TASK TO COMPLETE
The pictures get dropped, while every remaining part of the listing is copied exactly.

TASK MATERIAL
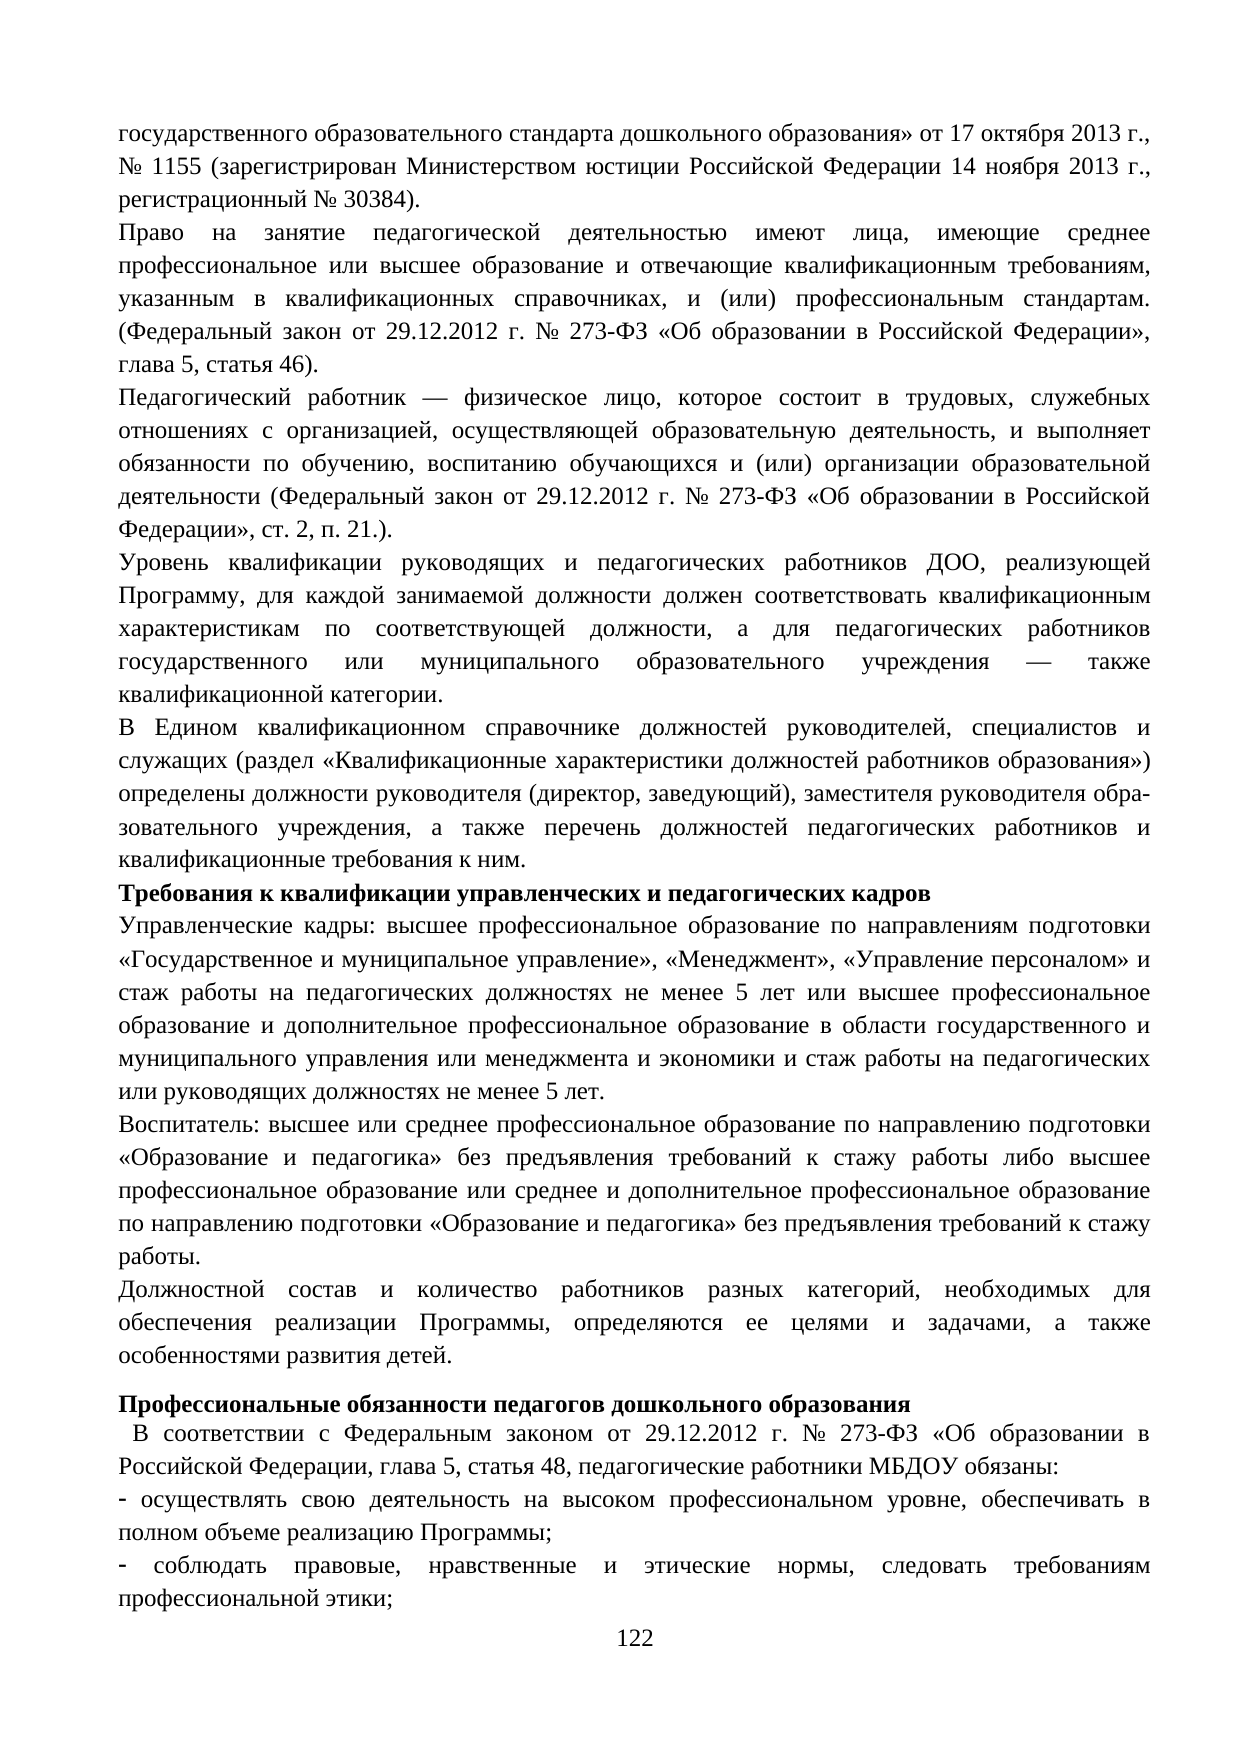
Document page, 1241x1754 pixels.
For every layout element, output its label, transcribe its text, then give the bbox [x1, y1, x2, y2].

text В соответствии с Федеральным законом от 29.12.2012 г. № 273-ФЗ «Об образовании в Российской Федерации, глава 5, статья 48, педагогические работники МБДОУ обязаны: [118, 1418, 1152, 1480]
text Управленческие кадры: высшее профессиональное образование по направлениям подготовки «Государственное и муниципальное управление», «Менеджмент», «Управление персоналом» и стаж работы на педагогических должностях не менее 5 лет или высшее профессиональное образование и дополнительное профессиональное образование в области государственного и муниципального управления или менеджмента и экономики и стаж работы на педагогических или руководящих должностях не менее 5 лет. [118, 911, 1152, 1104]
text осуществлять свою деятельность на высоком профессиональном уровне, обеспечивать в полном объеме реализацию Программы; [118, 1484, 1152, 1546]
text Профессиональные обязанности педагогов дошкольного образования [118, 1373, 1152, 1418]
text Воспитатель: высшее или среднее профессиональное образование по направлению подготовки «Образование и педагогика» без предъявления требований к стажу работы либо высшее профессиональное образование или среднее и дополнительное профессиональное образование по направлению подготовки «Образование и педагогика» без предъявления требований к стажу работы. [118, 1109, 1152, 1269]
text Уровень квалификации руководящих и педагогических работников ДОО, реализующей Программу, для каждой занимаемой должности должен соответствовать квалификационным характеристикам по соответствующей должности, а для педагогических работников государственного или муниципального образовательного учреждения — также квалификационной категории. [118, 547, 1152, 708]
text Педагогический работник — физическое лицо, которое состоит в трудовых, служебных отношениях с организацией, осуществляющей образовательную деятельность, и выполняет обязанности по обучению, воспитанию обучающихся и (или) организации образовательной деятельности (Федеральный закон от 29.12.2012 г. № 273-ФЗ «Об образовании в Российской Федерации», ст. 2, п. 21.). [118, 382, 1152, 543]
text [118, 118, 1152, 213]
text Требования к квалификации управленческих и педагогических кадров [118, 878, 1152, 906]
text соблюдать правовые, нравственные и этические нормы, следовать требованиям профессиональной этики; [118, 1550, 1152, 1612]
text Право на занятие педагогической деятельностью имеют лица, имеющие среднее профессиональное или высшее образование и отвечающие квалификационным требованиям, указанным в квалификационных справочниках, и (или) профессиональным стандартам. (Федеральный закон от 29.12.2012 г. № 273-ФЗ «Об образовании в Российской Федерации», глава 5, статья 46). [118, 217, 1152, 378]
text В Едином квалификационном справочнике должностей руководителей, специалистов и служащих (раздел «Квалификационные характеристики должностей работников образования») определены должности руководителя (директор, заведующий), заместителя руководителя обра-зовательного учреждения, а также перечень должностей педагогических работников и квалификационные требования к ним. [118, 712, 1152, 873]
text Должностной состав и количество работников разных категорий, необходимых для обеспечения реализации Программы, определяются ее целями и задачами, а также особенностями развития детей. [118, 1274, 1152, 1369]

COMPLETED TASK
Document page, 1241x1754 pixels.
For every layout element, output its label, transcribe its text, then give the bbox [x1, y1, x2, y2].

text В соответствии с Федеральным законом от 29.12.2012 г. № 273-ФЗ «Об образовании в Российской Федерации, глава 5, статья 48, педагогические работники МБДОУ обязаны: [118, 1418, 1152, 1480]
text Управленческие кадры: высшее профессиональное образование по направлениям подготовки «Государственное и муниципальное управление», «Менеджмент», «Управление персоналом» и стаж работы на педагогических должностях не менее 5 лет или высшее профессиональное образование и дополнительное профессиональное образование в области государственного и муниципального управления или менеджмента и экономики и стаж работы на педагогических или руководящих должностях не менее 5 лет. [118, 911, 1152, 1104]
text осуществлять свою деятельность на высоком профессиональном уровне, обеспечивать в полном объеме реализацию Программы; [118, 1484, 1152, 1546]
text Профессиональные обязанности педагогов дошкольного образования [118, 1373, 1152, 1418]
text Воспитатель: высшее или среднее профессиональное образование по направлению подготовки «Образование и педагогика» без предъявления требований к стажу работы либо высшее профессиональное образование или среднее и дополнительное профессиональное образование по направлению подготовки «Образование и педагогика» без предъявления требований к стажу работы. [118, 1109, 1152, 1269]
text Уровень квалификации руководящих и педагогических работников ДОО, реализующей Программу, для каждой занимаемой должности должен соответствовать квалификационным характеристикам по соответствующей должности, а для педагогических работников государственного или муниципального образовательного учреждения — также квалификационной категории. [118, 547, 1152, 708]
text Педагогический работник — физическое лицо, которое состоит в трудовых, служебных отношениях с организацией, осуществляющей образовательную деятельность, и выполняет обязанности по обучению, воспитанию обучающихся и (или) организации образовательной деятельности (Федеральный закон от 29.12.2012 г. № 273-ФЗ «Об образовании в Российской Федерации», ст. 2, п. 21.). [118, 382, 1152, 543]
text [118, 118, 1152, 213]
text Требования к квалификации управленческих и педагогических кадров [118, 878, 1152, 906]
text соблюдать правовые, нравственные и этические нормы, следовать требованиям профессиональной этики; [118, 1550, 1152, 1612]
text Право на занятие педагогической деятельностью имеют лица, имеющие среднее профессиональное или высшее образование и отвечающие квалификационным требованиям, указанным в квалификационных справочниках, и (или) профессиональным стандартам. (Федеральный закон от 29.12.2012 г. № 273-ФЗ «Об образовании в Российской Федерации», глава 5, статья 46). [118, 217, 1152, 378]
text В Едином квалификационном справочнике должностей руководителей, специалистов и служащих (раздел «Квалификационные характеристики должностей работников образования») определены должности руководителя (директор, заведующий), заместителя руководителя обра-зовательного учреждения, а также перечень должностей педагогических работников и квалификационные требования к ним. [118, 712, 1152, 873]
text Должностной состав и количество работников разных категорий, необходимых для обеспечения реализации Программы, определяются ее целями и задачами, а также особенностями развития детей. [118, 1274, 1152, 1369]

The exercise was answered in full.